Souped-up T cells are attacking cancer and restoring patients’ lives
Their immune system's responders are removed and re-engineered, enabling them to recognize and attack cancer
Stuart, Florida, is a small town of 16,000, just north of Palm Beach. Known as “The Sailfish Capital of the World,” it’s the type of place one almost misses while gaping at the breathtaking views along the state’s Atlantic coast.
It’s a place resident and cancer survivor Jamie Galucci is very happy to be – back at home with her family and her job as a paralegal.
There was a time when Galucci didn’t think she would have many more chances to enjoy the magnificent Atlantic Ocean sunrises.
In 2015, at age 27, she was diagnosed with a very aggressive form of diffuse large B-cell lymphoma.
Today she’s in full remission and healthy, thanks to the exciting new therapy known as CAR T-cell therapy. With CAR T, T cells are separated out during a blood draw, then re-engineered to produce receptors called chimeric antigen receptors (CAR) on the cell surface. The receptors give T cells the ability to recognize and kill cancer cells once they’re infused back into the patient.
Galucci initially was treated in Florida with chemotherapy, which successfully reduced the tumor mass but did not kill the cancer. After researching treatment online, she sought a second opinion at MD Anderson, where Jason Westin, M.D., assistant professor of Lymphoma and Myeloma, recommended getting Galucci into remission so she could ultimately undergo a stem cell transplant.
Under Westin’s guidance, she returned to Florida for more chemo, then came back to MD Anderson where she received some disappointing news: Not only was she not in remission, but her cancer was growing. Plans for a stem cell transplant were scrapped, and Galucci instead prepared to undergo concurrent chemo and radiation at MD Anderson.
There was a six-day waiting period before treatment would begin, so she traveled home to save money and spend time with her family. While there, she received a phone call that would forever change her life.
“I learned I had been moved to the top of the list as a participant in a new CAR T clinical trial at MD Anderson,” she says.
“I was very nervous because I knew there could be many side effects, some potentially deadly, but I felt I had no choice.”

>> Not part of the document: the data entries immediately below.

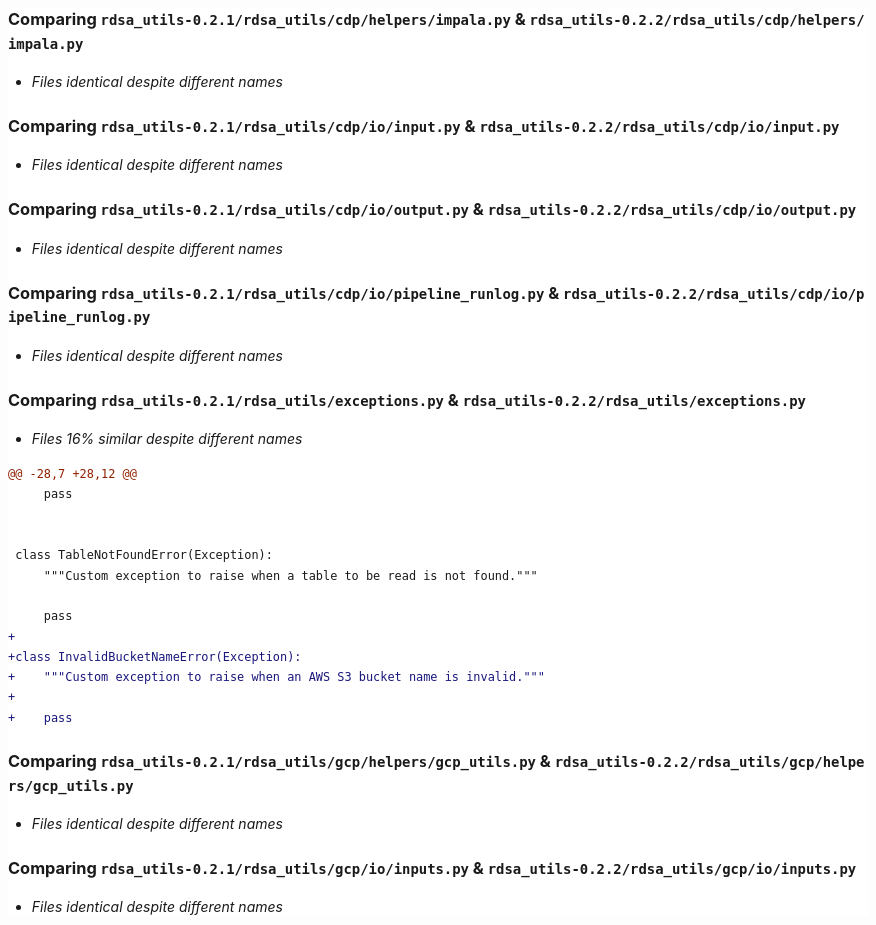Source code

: ### Comparing `rdsa_utils-0.2.1/rdsa_utils/cdp/helpers/impala.py` & `rdsa_utils-0.2.2/rdsa_utils/cdp/helpers/impala.py`

 * *Files identical despite different names*

### Comparing `rdsa_utils-0.2.1/rdsa_utils/cdp/io/input.py` & `rdsa_utils-0.2.2/rdsa_utils/cdp/io/input.py`

 * *Files identical despite different names*

### Comparing `rdsa_utils-0.2.1/rdsa_utils/cdp/io/output.py` & `rdsa_utils-0.2.2/rdsa_utils/cdp/io/output.py`

 * *Files identical despite different names*

### Comparing `rdsa_utils-0.2.1/rdsa_utils/cdp/io/pipeline_runlog.py` & `rdsa_utils-0.2.2/rdsa_utils/cdp/io/pipeline_runlog.py`

 * *Files identical despite different names*

### Comparing `rdsa_utils-0.2.1/rdsa_utils/exceptions.py` & `rdsa_utils-0.2.2/rdsa_utils/exceptions.py`

 * *Files 16% similar despite different names*

```diff
@@ -28,7 +28,12 @@
     pass
 
 
 class TableNotFoundError(Exception):
     """Custom exception to raise when a table to be read is not found."""
 
     pass
+
+class InvalidBucketNameError(Exception):
+    """Custom exception to raise when an AWS S3 bucket name is invalid."""
+
+    pass
```

### Comparing `rdsa_utils-0.2.1/rdsa_utils/gcp/helpers/gcp_utils.py` & `rdsa_utils-0.2.2/rdsa_utils/gcp/helpers/gcp_utils.py`

 * *Files identical despite different names*

### Comparing `rdsa_utils-0.2.1/rdsa_utils/gcp/io/inputs.py` & `rdsa_utils-0.2.2/rdsa_utils/gcp/io/inputs.py`

 * *Files identical despite different names*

Galucci, the youngest patient to participate in the trial overseen by Sattva Neelapu, M.D., professor of Lymphoma and Myeloma, began her treatment in November 2015. Patients in the study were treated with Yescarta, which are T cells genetically modified to recognize a protein called CD-19 on the surface of cancerous B cells. After the requisite chemotherapy treatments, she was infused with her own altered T cells. Although she did have some serious complications, including coma, neurotoxicity and seizures, she pulled through and on Dec. 29, was informed she was in remission.
More than two years later, she remains in remission.
“I have bounced back without any major residual side effects or issues since approximately March 2016,” Galucci says.
“I am living proof that immunotherapy is successful and groundbreaking.”
In October 2017, almost two years after Galucci received CAR T-cell therapy at MD Anderson, the FDA approved Yescarta for use in diffuse large B-cell lymphoma.
Weighing the options
A little over three years ago, Tomas Sandoval, then 39, was awaiting the birth of his second child when he was diagnosed with non-Hodgkin’s lymphoma. Sandoval underwent a stem cell transplant at MD Anderson, and the treatment kept the disease at bay.
However, six months later, the cancer returned and progressed rapidly to stage IV.
“I had a large chest mass and few options left when I joined the CAR T clinical trial at MD Anderson,” says Sandoval, who lives in College Station, Texas. “It was a really tough time, but CAR T saved my life.”
Within a week of infusion, Sandoval’s mass was gone, and within three weeks he was declared in remission. Although he had heard CAR T could have serious side effects, his were relatively minor.
Sandoval has been back at work since 2015 and grateful to be watching his children grow up.
Back to bass fishing
When Jimmy Boyd wasn’t at his job as a warehouse manager in Haughton, Louisiana, a small town near Shreveport, he likely was out at his lake house fishing with his three children or one of his eight grandchildren.
But in March 2016, Boyd was diagnosed with non-Hodgkin’s lymphoma. After a year of chemotherapy and radiation at a hospital in Shreveport, the cancer wasn’t responding and Boyd was recommended for MD Anderson’s CAR T trial.
Following six months on the waiting list, Boyd received CAR T therapy in July 2017. Just over a month later, PET scans revealed he was in remission. Boyd is still in remission today, and he’s back at the lake house where he casts for large-mouth bass and builds memories with his grandchildren.
“I really had very few side effects, other than some fever and confusion,” says the 68-year-old Boyd. “I still come back to MD Anderson every three months for a PET scan, and am not quite at the point where I can do strenuous activities like I used to. But Dr. Neelapu says that will just take time.”